According to MarketWatch, Crown Castle might be the best Game of Thrones (GoT) stock to own.
Why? MarketWatch analyst Michael Brush cited the show as being a, “data pig clogging up the internet.” GoT fans (17 million viewers strong) are still buzzing about “The Long Night” Battle of Winterfell and it’s blurry and dark imagery which flooded social media outlets.
The GoT cinematographer blamed it on HBO’s signal compression, but the network content provider said the culprit was strained internet infrastructure.
Therefore, in Brush’s estimate, any company that can provide more capacity for gamers, viewers, bloggers, tweeters and facebookers is a positive for the show. Crown Castle CEO Jay Brown said he expects to nearly double the number of small cells deployed in 2019 compared with 2018.
Brush went on to give some more conventional reasons for his choice of Crown.
One is the insider buying trend of corporate directors, always a strong “buy” indicator. He noted purchases by Crown execs of upwards of $2 million of their own stock since November 2018.

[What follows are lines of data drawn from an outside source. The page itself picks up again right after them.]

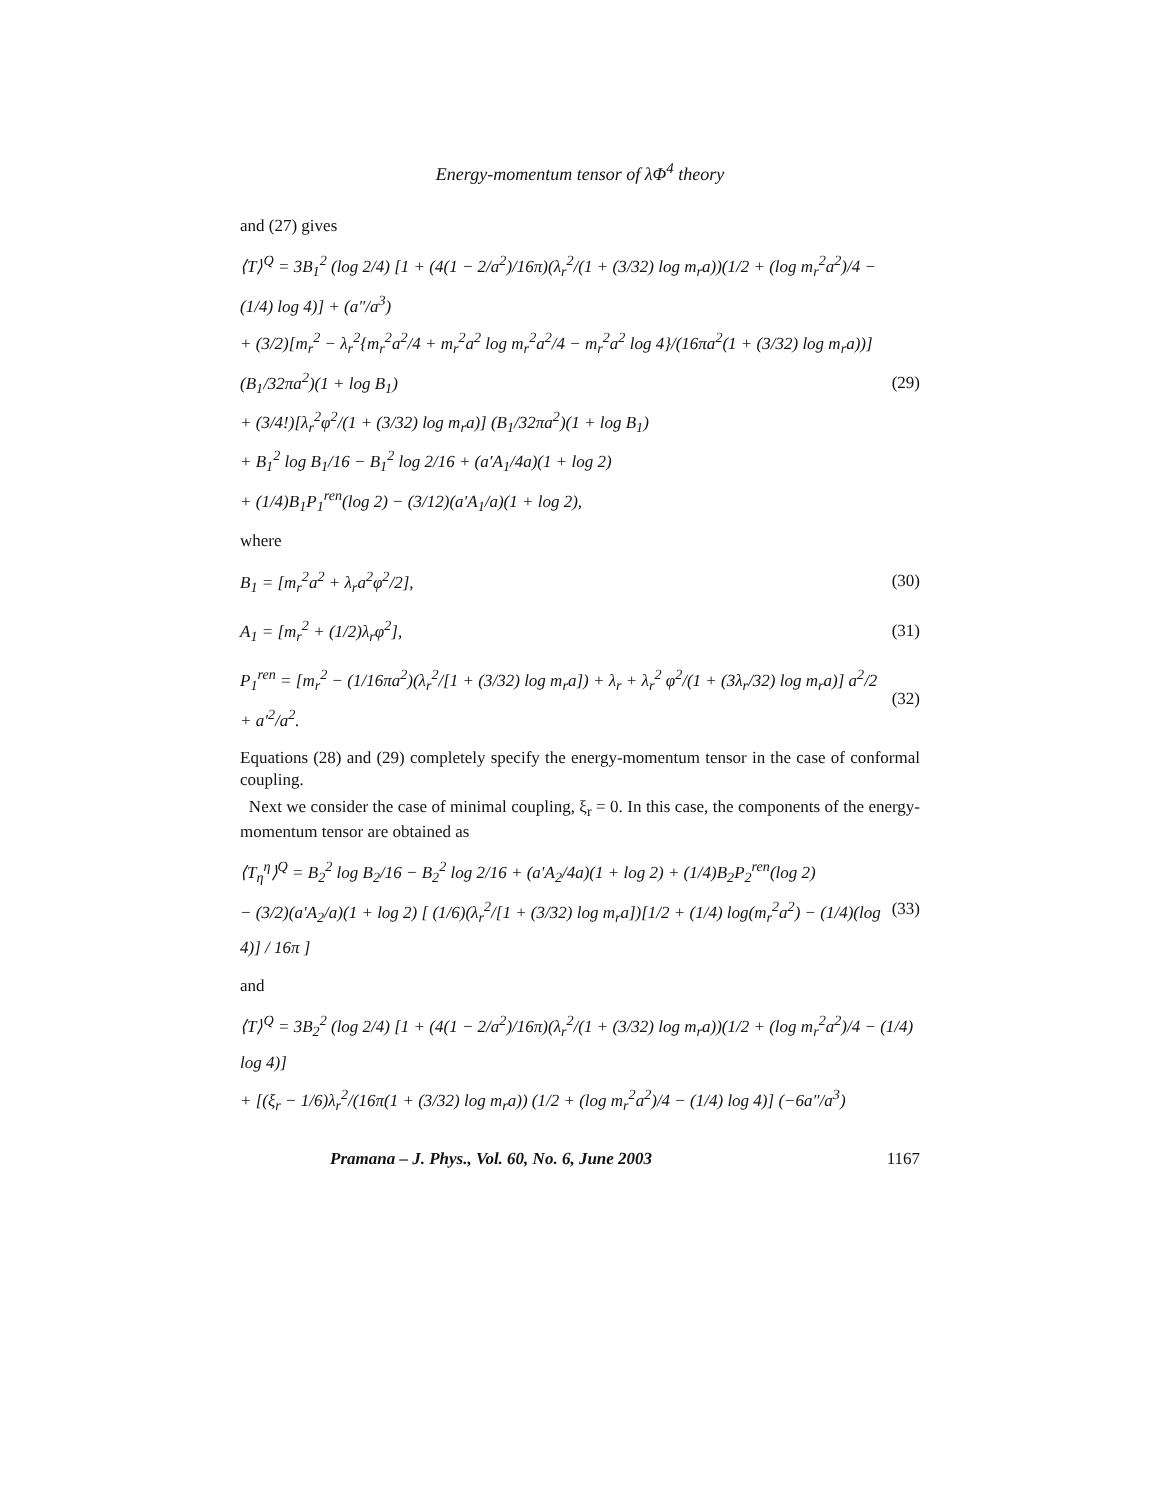Energy-momentum tensor of λΦ<sup>4</sup> theory
and (27) gives
⟨T⟩<sup>Q</sup> = 3B<sub>1</sub><sup>2</sup> (log 2/4) [1 + (4(1 − 2/a<sup>2</sup>)/16π)(λ<sub>r</sub><sup>2</sup>/(1 + (3/32) log m<sub>r</sub>a))(1/2 + (log m<sub>r</sub><sup>2</sup>a<sup>2</sup>)/4 − (1/4) log 4)] + (a″/a<sup>3</sup>)
+ (3/2)[m<sub>r</sub><sup>2</sup> − λ<sub>r</sub><sup>2</sup>{m<sub>r</sub><sup>2</sup>a<sup>2</sup>/4 + m<sub>r</sub><sup>2</sup>a<sup>2</sup> log m<sub>r</sub><sup>2</sup>a<sup>2</sup>/4 − m<sub>r</sub><sup>2</sup>a<sup>2</sup> log 4}/(16πa<sup>2</sup>(1 + (3/32) log m<sub>r</sub>a))] (B<sub>1</sub>/32πa<sup>2</sup>)(1 + log B<sub>1</sub>)
+ (3/4!)[λ<sub>r</sub><sup>2</sup>φ<sup>2</sup>/(1 + (3/32) log m<sub>r</sub>a)] (B<sub>1</sub>/32πa<sup>2</sup>)(1 + log B<sub>1</sub>)
+ B<sub>1</sub><sup>2</sup> log B<sub>1</sub>/16 − B<sub>1</sub><sup>2</sup> log 2/16 + (a′A<sub>1</sub>/4a)(1 + log 2)
+ (1/4)B<sub>1</sub>P<sub>1</sub><sup>ren</sup>(log 2) − (3/12)(a′A<sub>1</sub>/a)(1 + log 2),
(29)
where
B<sub>1</sub> = [m<sub>r</sub><sup>2</sup>a<sup>2</sup> + λ<sub>r</sub>a<sup>2</sup>φ<sup>2</sup>/2],
(30)
A<sub>1</sub> = [m<sub>r</sub><sup>2</sup> + (1/2)λ<sub>r</sub>φ<sup>2</sup>],
(31)
P<sub>1</sub><sup>ren</sup> = [m<sub>r</sub><sup>2</sup> − (1/16πa<sup>2</sup>)(λ<sub>r</sub><sup>2</sup>/[1 + (3/32) log m<sub>r</sub>a]) + λ<sub>r</sub> + λ<sub>r</sub><sup>2</sup> φ<sup>2</sup>/(1 + (3λ<sub>r</sub>/32) log m<sub>r</sub>a)] a<sup>2</sup>/2 + a′<sup>2</sup>/a<sup>2</sup>.
(32)
Equations (28) and (29) completely specify the energy-momentum tensor in the case of conformal coupling.
Next we consider the case of minimal coupling, ξ<sub>r</sub> = 0. In this case, the components of the energy-momentum tensor are obtained as
⟨T<sub>η</sub><sup>η</sup>⟩<sup>Q</sup> = B<sub>2</sub><sup>2</sup> log B<sub>2</sub>/16 − B<sub>2</sub><sup>2</sup> log 2/16 + (a′A<sub>2</sub>/4a)(1 + log 2) + (1/4)B<sub>2</sub>P<sub>2</sub><sup>ren</sup>(log 2)
− (3/2)(a′A<sub>2</sub>/a)(1 + log 2) [ (1/6)(λ<sub>r</sub><sup>2</sup>/[1 + (3/32) log m<sub>r</sub>a])[1/2 + (1/4) log(m<sub>r</sub><sup>2</sup>a<sup>2</sup>) − (1/4)(log 4)] / 16π ]
(33)
and
⟨T⟩<sup>Q</sup> = 3B<sub>2</sub><sup>2</sup> (log 2/4) [1 + (4(1 − 2/a<sup>2</sup>)/16π)(λ<sub>r</sub><sup>2</sup>/(1 + (3/32) log m<sub>r</sub>a))(1/2 + (log m<sub>r</sub><sup>2</sup>a<sup>2</sup>)/4 − (1/4) log 4)]
+ [(ξ<sub>r</sub> − 1/6)λ<sub>r</sub><sup>2</sup>/(16π(1 + (3/32) log m<sub>r</sub>a)) (1/2 + (log m<sub>r</sub><sup>2</sup>a<sup>2</sup>)/4 − (1/4) log 4)] (−6a″/a<sup>3</sup>)
Pramana – J. Phys., Vol. 60, No. 6, June 2003 1167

If “winter is coming” for stock investors in the form of a recession-induced bear market, Crown Castle stock may help prepare for the deep freeze ahead. Crown is a relatively safe and stable bet for investors, according to Brush. Site rental revenue from the big four telecoms accounts for nearly 90 percent of Crown Castle’s revenue. With long-term recurring revenue contracts from the likes of AT&T, T-Mobile, Verizon, and Sprint, investors can breathe a little easier about the future of the company, he said.